- _Directive_
For the records below, please print exactly and only the lines from the one with "[50,115,64,123] It's ->" down to the one with "[268,175,444,189] MaterialUI /", both ends included, omitting the pictures.

- _Source data_

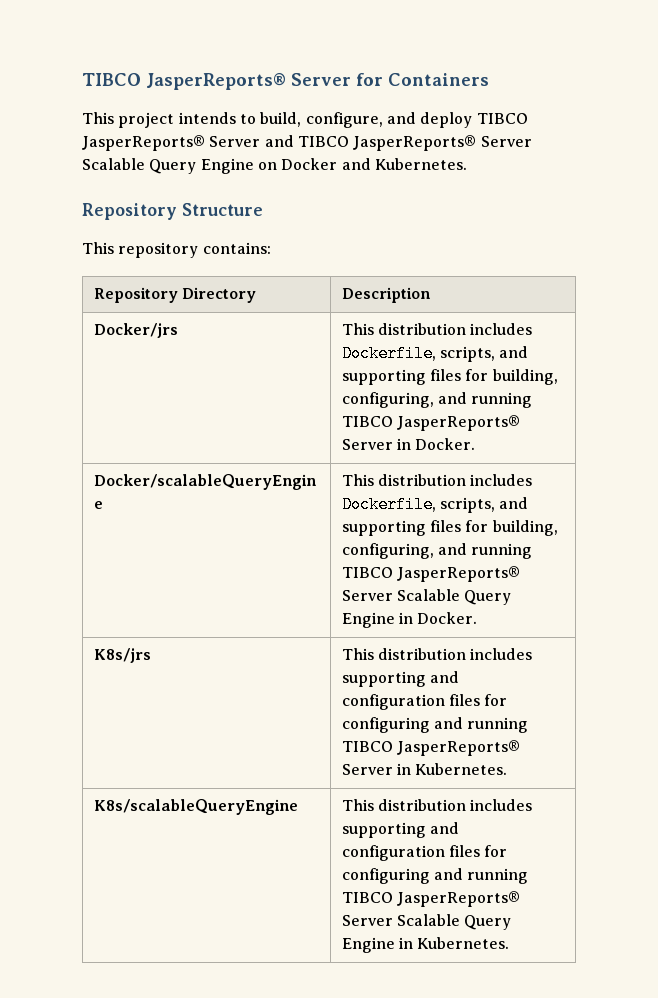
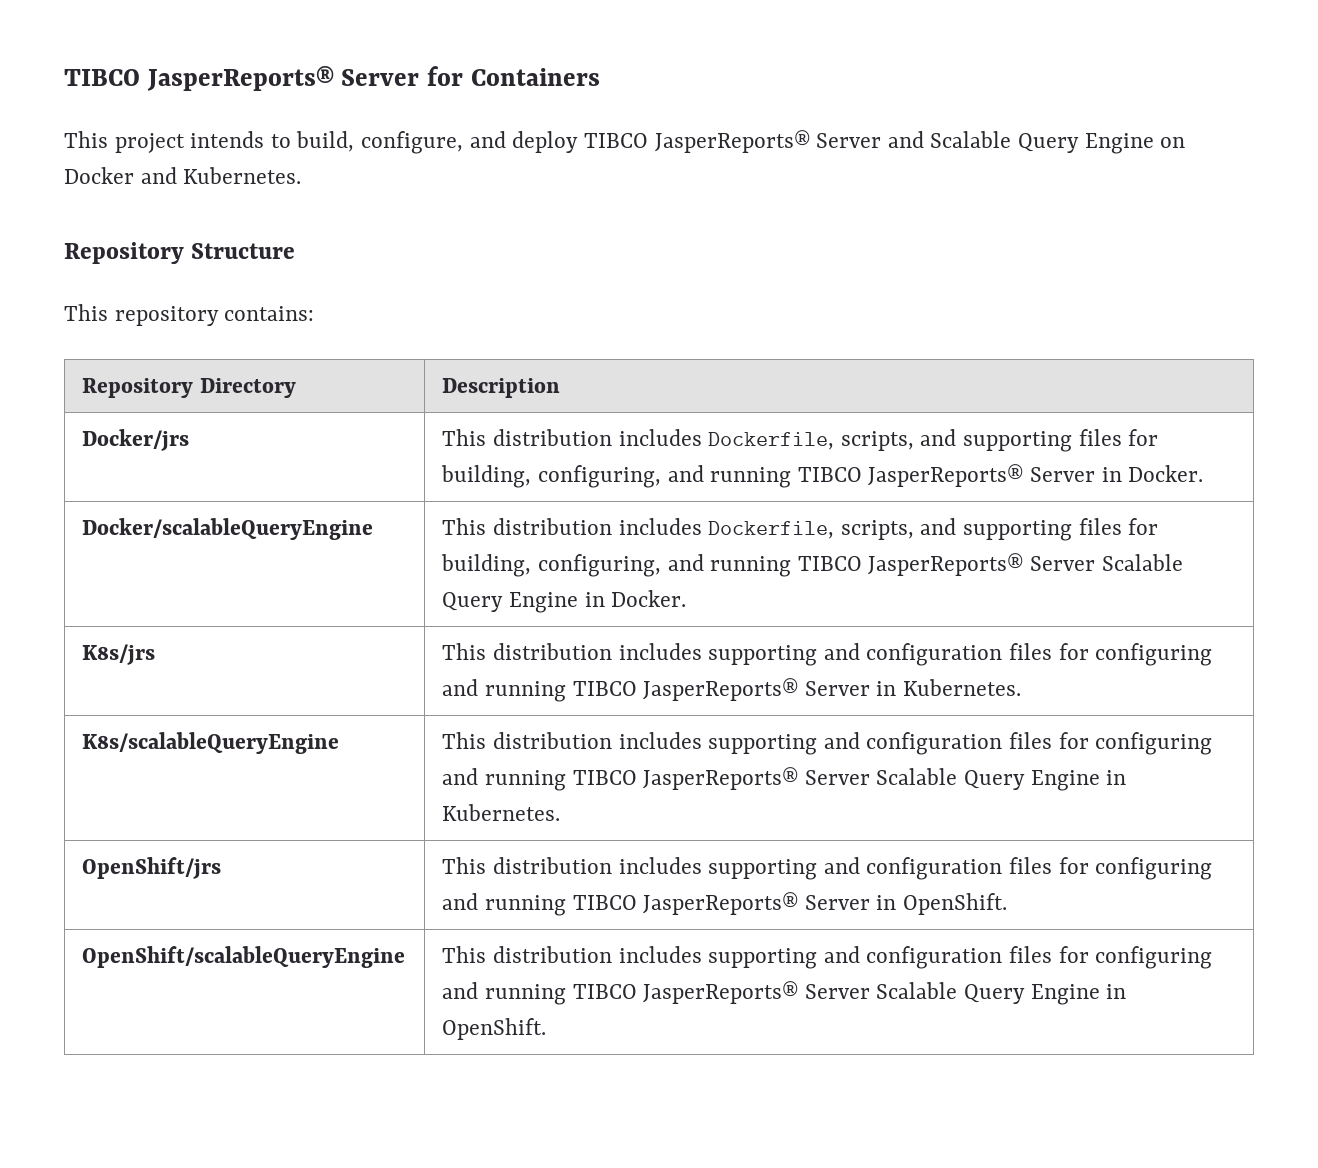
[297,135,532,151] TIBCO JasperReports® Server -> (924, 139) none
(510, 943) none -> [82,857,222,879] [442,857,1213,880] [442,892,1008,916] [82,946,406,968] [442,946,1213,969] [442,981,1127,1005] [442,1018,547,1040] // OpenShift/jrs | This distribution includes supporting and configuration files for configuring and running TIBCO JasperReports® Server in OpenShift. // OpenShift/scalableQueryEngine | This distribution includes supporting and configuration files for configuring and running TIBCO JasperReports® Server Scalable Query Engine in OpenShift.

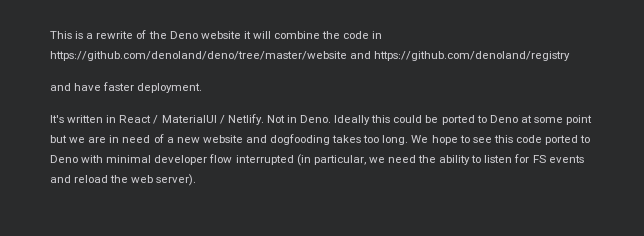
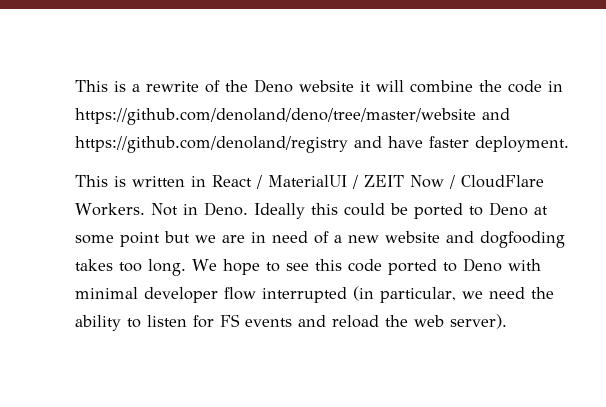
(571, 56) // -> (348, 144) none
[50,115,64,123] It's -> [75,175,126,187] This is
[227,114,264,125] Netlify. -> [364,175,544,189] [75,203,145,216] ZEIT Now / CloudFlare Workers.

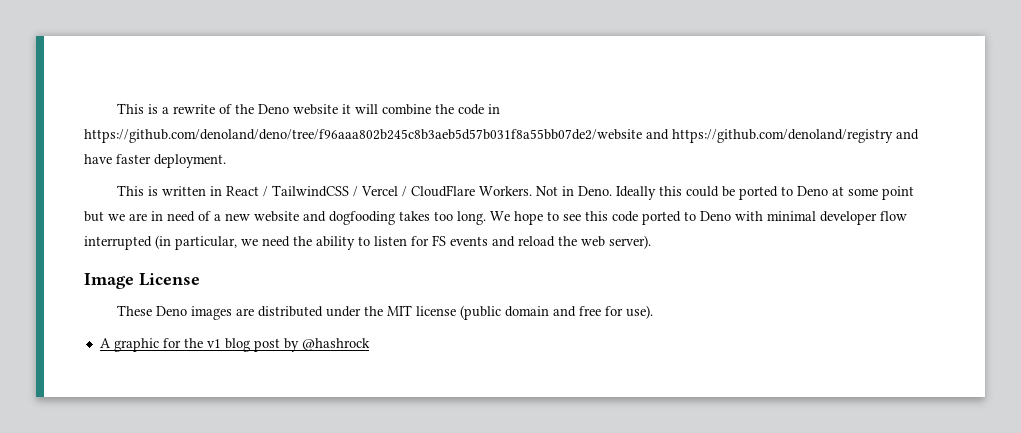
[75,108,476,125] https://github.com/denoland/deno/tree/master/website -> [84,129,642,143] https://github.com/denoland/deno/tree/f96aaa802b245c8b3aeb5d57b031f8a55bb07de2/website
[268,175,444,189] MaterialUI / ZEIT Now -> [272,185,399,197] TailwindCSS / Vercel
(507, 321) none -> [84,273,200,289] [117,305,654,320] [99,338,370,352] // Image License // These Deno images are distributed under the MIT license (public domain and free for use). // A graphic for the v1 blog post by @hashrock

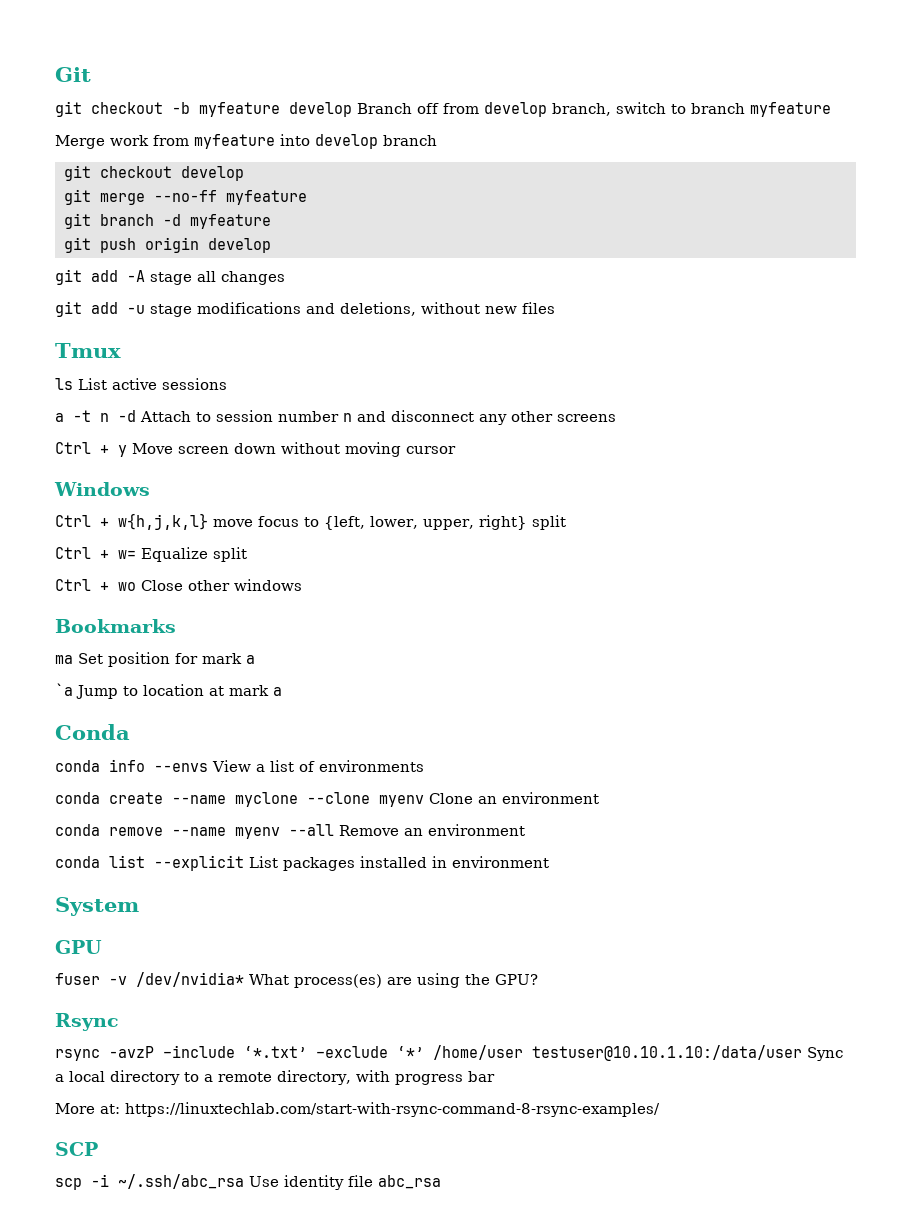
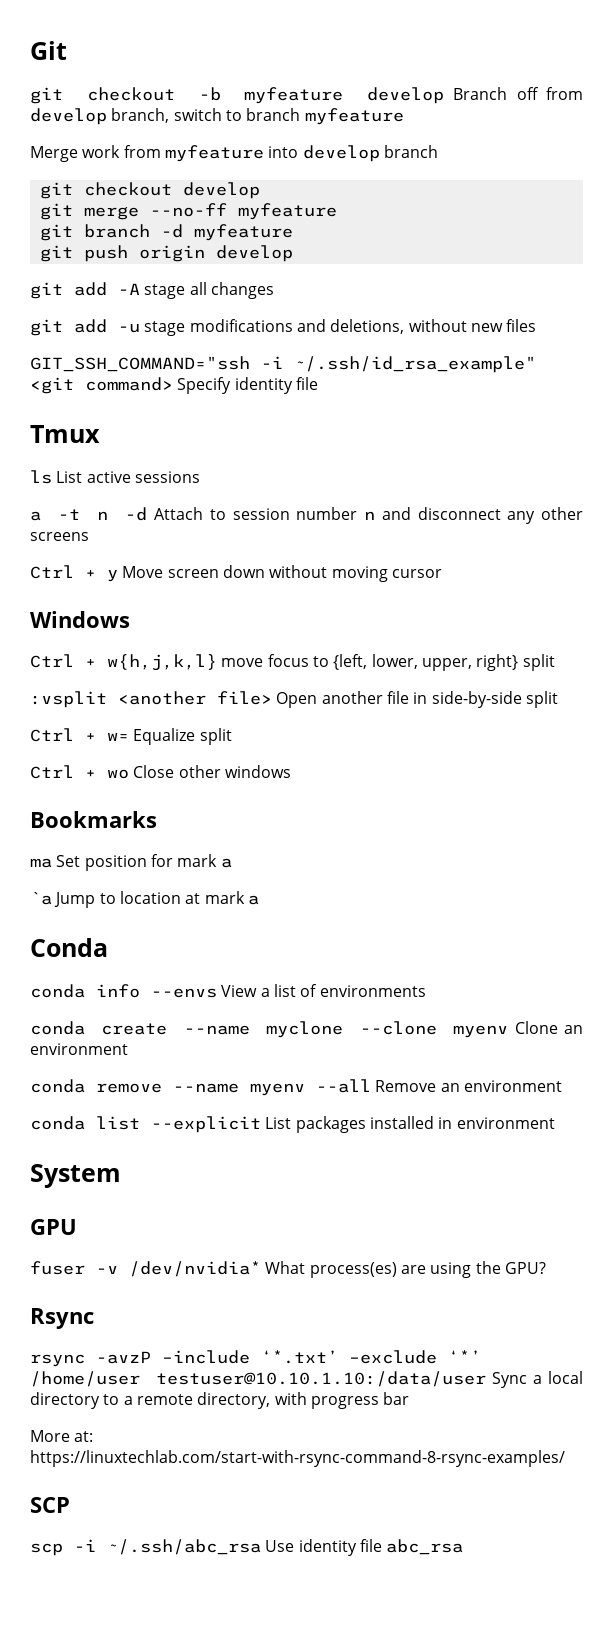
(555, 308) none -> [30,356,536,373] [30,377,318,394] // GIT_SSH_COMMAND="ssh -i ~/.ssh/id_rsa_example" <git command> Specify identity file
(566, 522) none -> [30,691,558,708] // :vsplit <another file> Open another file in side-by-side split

- _Your solution_
[50,115,64,123] It's -> [75,175,126,187] This is
[227,114,264,125] Netlify. -> [364,175,544,189] [75,203,145,216] ZEIT Now / CloudFlare Workers.

[75,108,476,125] https://github.com/denoland/deno/tree/master/website -> [84,129,642,143] https://github.com/denoland/deno/tree/f96aaa802b245c8b3aeb5d57b031f8a55bb07de2/website
[268,175,444,189] MaterialUI / ZEIT Now -> [272,185,399,197] TailwindCSS / Vercel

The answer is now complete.